# Two lost kayaks on Shoshone



## EpicAdv (May 18, 2020)

Ran Shoshone this morning (5/17) and lost two kayaks:

Marbled Blue Jackson Karma
Black/Red Wave Sport Big EZ

Based on a few folks we talked to, sounded like they made it at least past No Name.

Thank you for any assistance in locating them!


----------



## Blade&Shaft (May 23, 2009)

sounds like an epic adventure


----------



## EpicAdv (May 18, 2020)

Indeed, it was that! Perhaps a bit more than bargained for!


----------



## cuzin (Oct 4, 2007)

Blade&Shaft said:


> sounds like an epic adventure


I see what you did there.


----------



## Blade&Shaft (May 23, 2009)

Let’s hear the story. It’s Mountain Buzz right?


----------



## okieboater (Oct 19, 2004)

Plus one for the story. No boating here in fly over country so any trip report is fun reading.


----------



## Blade&Shaft (May 23, 2009)

Guessing the boats are down in DeBeque Canyon by now...


----------



## EpicAdv (May 18, 2020)

Ok. Here's the story: 

I'm a fairly green paddler, only having done this a few years now. I had more or less successfully run Shoshone on Friday and Saturday. We were doing one last run before heading back home Sunday morning. 

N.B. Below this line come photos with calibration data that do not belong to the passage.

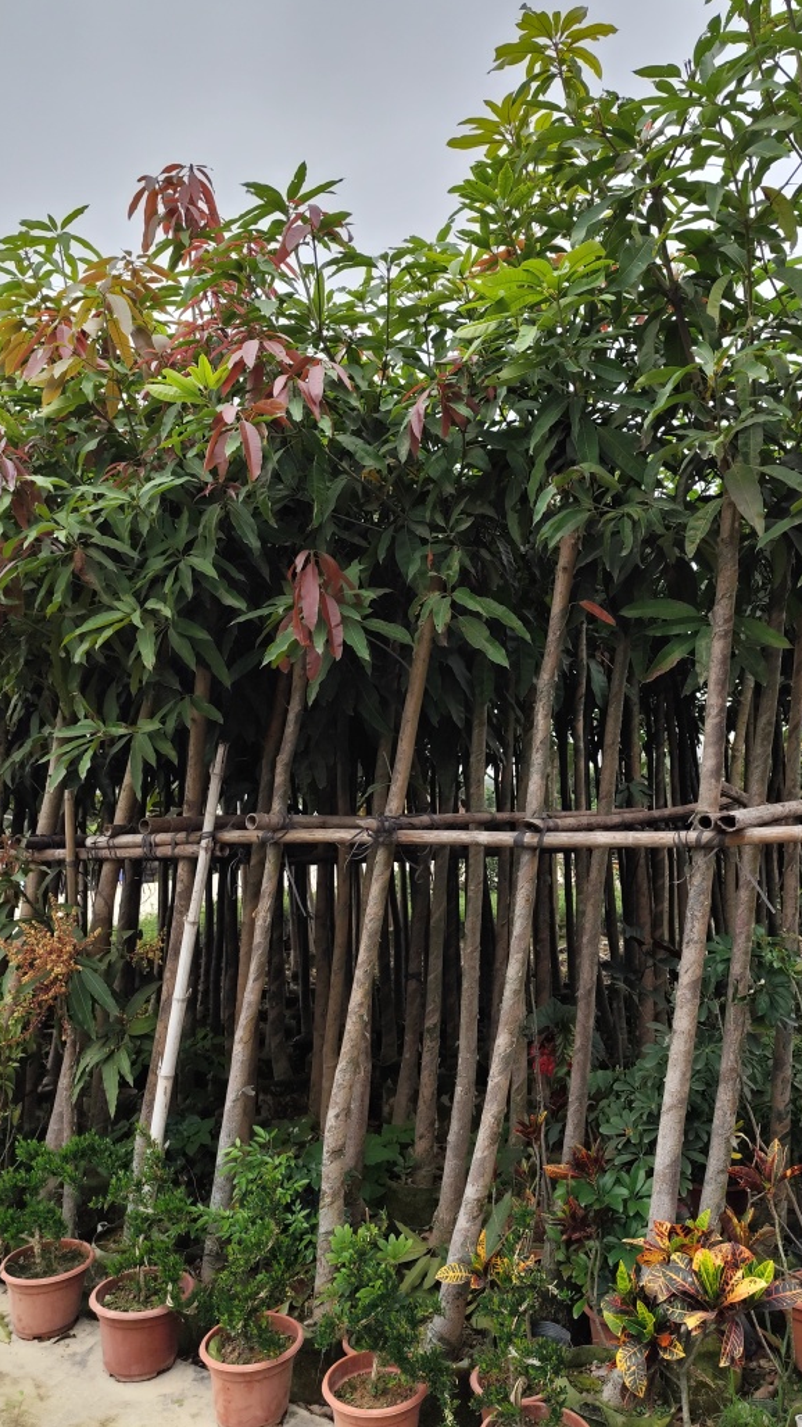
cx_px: 508
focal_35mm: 26
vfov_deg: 71.9
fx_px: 983
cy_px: 688
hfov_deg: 44.0
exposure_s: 1/276
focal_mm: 6.19
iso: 50
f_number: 1.65
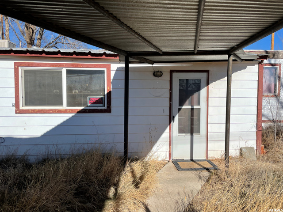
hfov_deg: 67.3
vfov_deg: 53.1
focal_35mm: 26
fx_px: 213
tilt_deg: -1.9
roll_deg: -0.3
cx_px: 142
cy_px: 106
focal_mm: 4.2
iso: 32
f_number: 1.6
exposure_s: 1/5556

The run started ominously with the back-strap of the experienced paddler I was with breaking. After a bit of a jury rig, we were underway trying to make a bit cleaner run than the previous days. One of my challenges seems to be slowing down. Even though I was trying to follow them for a line, I got out in front, successfully rolled and came up in front of a big bulge that I couldn't get out of the way of. Next thing I knew, I was getting thrashed pretty good in a hole and bailed out. The other kayak behind me now followed my bad line trying to save me, rolled, but without the back-strap and the sticky hole, couldn't roll back.

Both of our swims were uneventful and we were able to get to the bike path side pretty quickly. 

... not really that epic of story!


----------



## DidNotWinLottery (Mar 6, 2018)

Boooooo. If you lose 2 boats it should be way more epic a story.


----------